Qmed Asia’s advantage lies in the increasing familiarity of healthcare groups with its B2B solutions, says Lim. It provides digital solutions including self-registration kiosks, a mobile queue system, and remote patient monitoring as well as leverages AI to help doctors diagnose patients.
In his own words, Lim shares the challenges of doing business, co-founder dynamics and the similarities between being a doctor and a founder.
As a doctor, you must possess such qualities as grit, determination and resilience. These same traits are beneficial to a startup founder. [In the case of my business specifically,] I have a unique perspective, having been a doctor before transitioning to entrepreneurship.
Unless your initial solutions immediately attract attention and are market-ready, you will likely go through multiple rounds of iteration of your startup. It takes patience and humility to learn from mistakes and understand market needs. This learning process encourages innovation and consistent effort to advance in the market.
We focused on integrating AI into healthcare last year. We started developing early and embraced an agile approach, actively listening to feedback from the doctors using our solutions. We quickly launched a minimum viable product and refined it according to user feedback. This approach was based on the understanding that waiting for a product to be fully ready could result in a mismatch between the solution and market needs, and wasting time and resources.

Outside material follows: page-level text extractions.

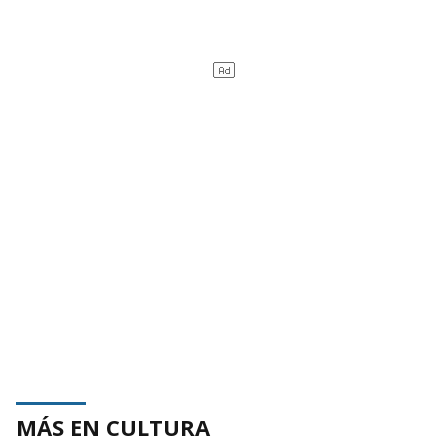
MÁS EN CULTURA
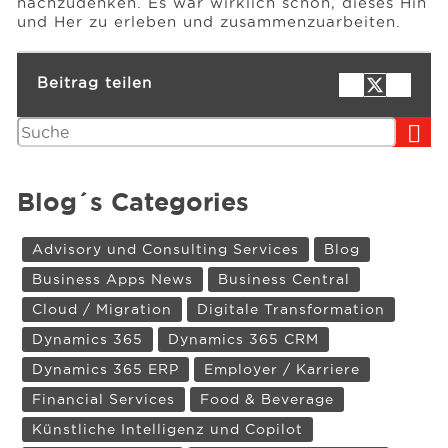
nachzudenken. Es war wirklich schön, dieses Hin
und Her zu erleben und zusammenzuarbeiten.
Beitrag teilen
Suchen
Blog´s Categories
Advisory und Consulting Services
Blog
Business Apps News
Business Central
Cloud / Migration
Digitale Transformation
Dynamics 365
Dynamics 365 CRM
Dynamics 365 ERP
Employer / Karriere
Financial Services
Food & Beverage
Künstliche Intelligenz und Copilot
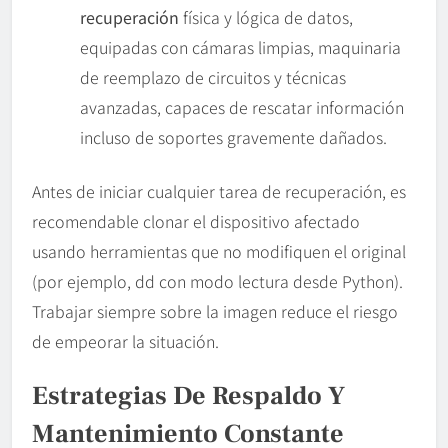
recuperación
física y lógica de datos,
equipadas con cámaras limpias, maquinaria
de reemplazo de circuitos y técnicas
avanzadas, capaces de rescatar información
incluso de soportes gravemente dañados.
Antes de iniciar cualquier tarea de recuperación, es
recomendable clonar el dispositivo afectado
usando herramientas que no modifiquen el original
(por ejemplo, dd con modo lectura desde Python).
Trabajar siempre sobre la imagen reduce el riesgo
de empeorar la situación.
Estrategias De Respaldo Y
Mantenimiento Constante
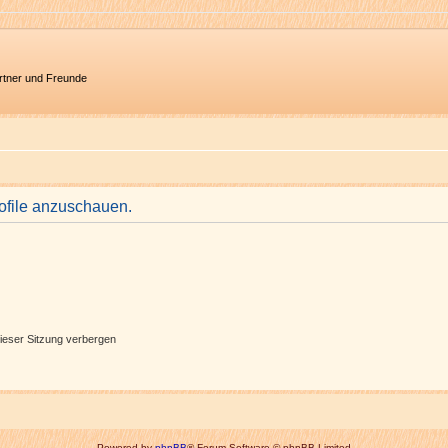
artner und Freunde
rofile anzuschauen.
ieser Sitzung verbergen
Powered by
phpBB
® Forum Software © phpBB Limited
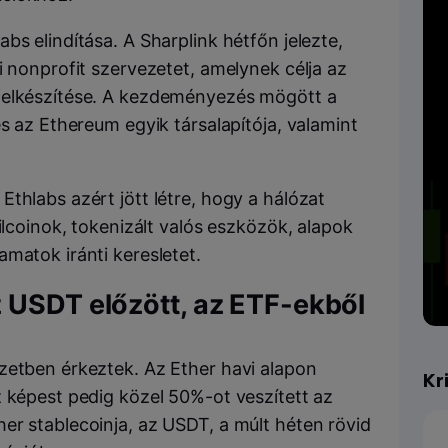
bs elindítása. A Sharplink hétfőn jelezte,
i nonprofit szervezetet, amelynek célja az
felkészítése. A kezdeményezés mögött a
és az Ethereum egyik társalapítója, valamint
thlabs azért jött létre, hogy a hálózat
ilcoinok, tokenizált valós eszközök, alapok
matok iránti keresletet.
 USDT előzött, az ETF-ekből
zetben érkeztek. Az Ether havi alapon
Kr
z képest pedig közel 50%-ot veszített az
er stablecoinja, az USDT, a múlt héten rövid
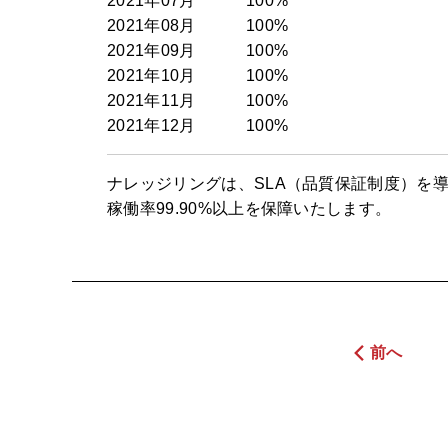
2021年07月
100%
2021年08月
100%
2021年09月
100%
2021年10月
100%
2021年11月
100%
2021年12月
100%
ナレッジリングは、SLA（品質保証制度）を
稼働率99.90%以上を保障いたします。
前へ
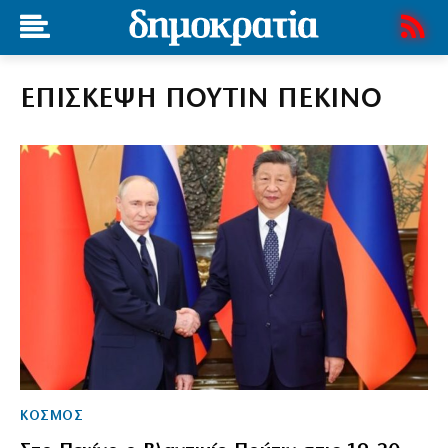
ΕΠΙΣΚΕΨΗ ΠΟΥΤΙΝ ΠΕΚΙΝΟ
ΚΟΣΜΟΣ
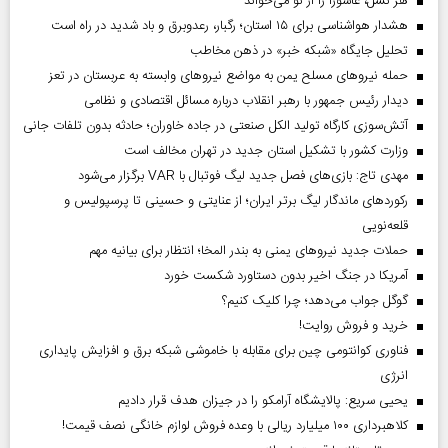
هر نسل، عاشورا را از نو می‌خواند
هشدار هواشناسی برای ۱۵ استان؛ رگبار، رعدوبرق و باد شدید در راه است
تحلیل جایگاه «شبکه خبر» در ذهن مخاطب
حمله نیروهای مسلح یمن به مواضع نیروهای وابسته به عربستان در تعز
دیدار رئیس‌ جمهور با رهبر انقلاب درباره مسائل اقتصادی و نظامی
آتش‌سوزی کارگاه تولید الکل صنعتی در جاده خاوران؛ حادثه بدون تلفات جانی
وزارت کشور با تشکیل استان جدید در تهران مخالف است
مهدی تاج: بازی‌های فصل جدید لیگ فوتبال با VAR برگزار می‌شود
رکورد‌های ماندگار لیگ برتر ایران؛ از عنایتی و حسینی تا پرسپولیس و
قلعه‌نویی
حملات جدید نیروهای یمنی به بندر المخا؛ انتظار برای بیانیه مهم
آمریکا در جنگ اخیر بدون دستاورد شکست خورد
گوگل جواب می‌دهد؛ چرا کلیک کنیم؟
خرید و فروش روایت!
فناوری کوانتومی چین برای مقابله با خاموشی شبکه برق و افزایش پایداری
انرژی
یحیی سریع: پالایشگاه آرامکو را در جیزان هدف قرار دادیم
کلاهبرداری ۱۰۰ میلیارد ریالی با وعده فروش لوازم خانگی نصف قیمت!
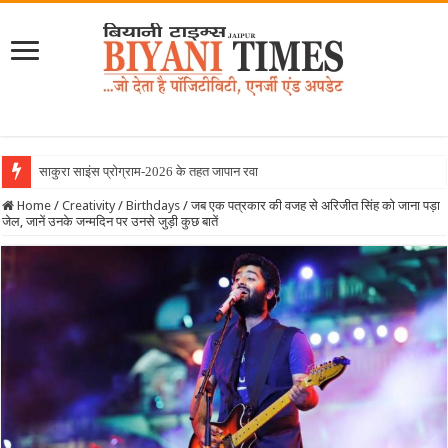
साकुरा साइंस प्रोग्राम-2026 के तहत जापान रवाना हुई बियानी ग्रुप ऑ
Home
/
Creativity
/
Birthdays
/
जब एक पत्रकार की वजह से अरिजीत सिंह को जाना पड़ा
जेल, जानें उनके जन्मदिन पर उनसे जुड़ी कुछ बातें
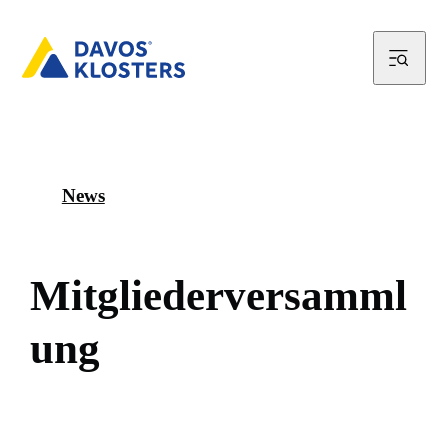
News
M
i
t
g
l
i
e
d
e
r
v
e
r
s
a
m
m
l
u
n
g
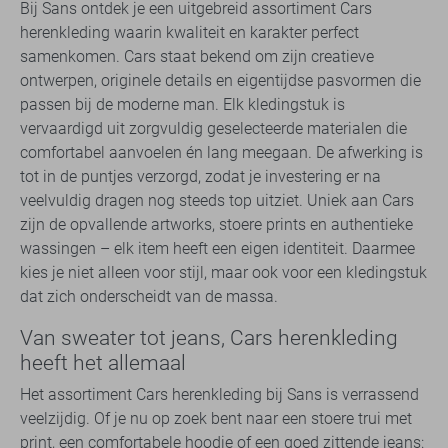
Bij Sans ontdek je een uitgebreid assortiment Cars
herenkleding waarin kwaliteit en karakter perfect
samenkomen. Cars staat bekend om zijn creatieve
ontwerpen, originele details en eigentijdse pasvormen die
passen bij de moderne man. Elk kledingstuk is
vervaardigd uit zorgvuldig geselecteerde materialen die
comfortabel aanvoelen én lang meegaan. De afwerking is
tot in de puntjes verzorgd, zodat je investering er na
veelvuldig dragen nog steeds top uitziet. Uniek aan Cars
zijn de opvallende artworks, stoere prints en authentieke
wassingen – elk item heeft een eigen identiteit. Daarmee
kies je niet alleen voor stijl, maar ook voor een kledingstuk
dat zich onderscheidt van de massa.
Van sweater tot jeans, Cars herenkleding
heeft het allemaal
Het assortiment Cars herenkleding bij Sans is verrassend
veelzijdig. Of je nu op zoek bent naar een stoere trui met
print, een comfortabele hoodie of een goed zittende jeans:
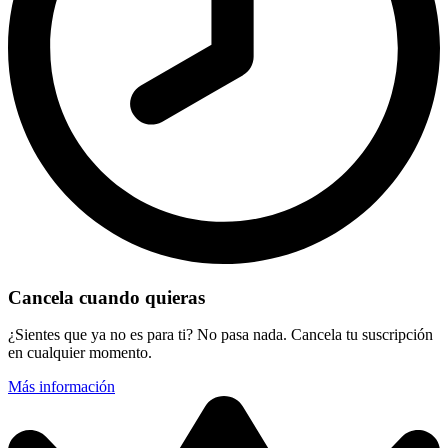
Cancela cuando quieras
¿Sientes que ya no es para ti? No pasa nada. Cancela tu suscripción
en cualquier momento.
Más información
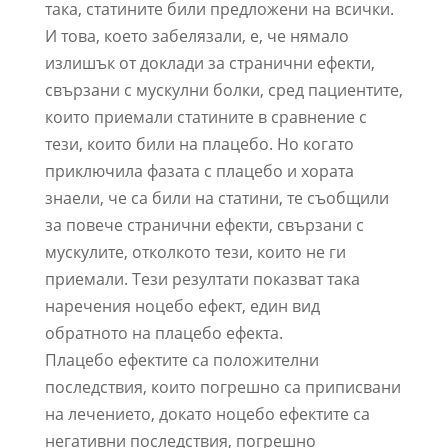
така, статините били предложени на всички.
И това, което забелязали, е, че нямало
излишък от доклади за странични ефекти,
свързани с мускулни болки, сред пациентите,
които приемали статините в сравнение с
тези, които били на плацебо. Но когато
приключила фазата с плацебо и хората
знаели, че са били на статини, те съобщили
за повече странични ефекти, свързани с
мускулите, отколкото тези, които не ги
приемали. Тези резултати показват така
наречения ноцебо ефект, един вид
обратното на плацебо ефекта.
Плацебо ефектите са положителни
последствия, които погрешно са приписвани
на лечението, докато ноцебо ефектите са
негативни последствия, погрешно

We developed three AI offerings to assist clinicians by providing data-driven insights. This includes Qmed Copilot, an AI chatbot to assist doctors; Qmed AI Vision, an AI tool that provides rapid and precise insights on medical images like X-rays; and Qmed LabLens, which simplifies data entry of lab reports for hospital systems. Tools such as Qmed Copilot give doctors access to a medically focused chatbot that can help find research information, generate detailed summaries and create referral letters. This reduces a doctor’s administrative load so they can focus more on patient care.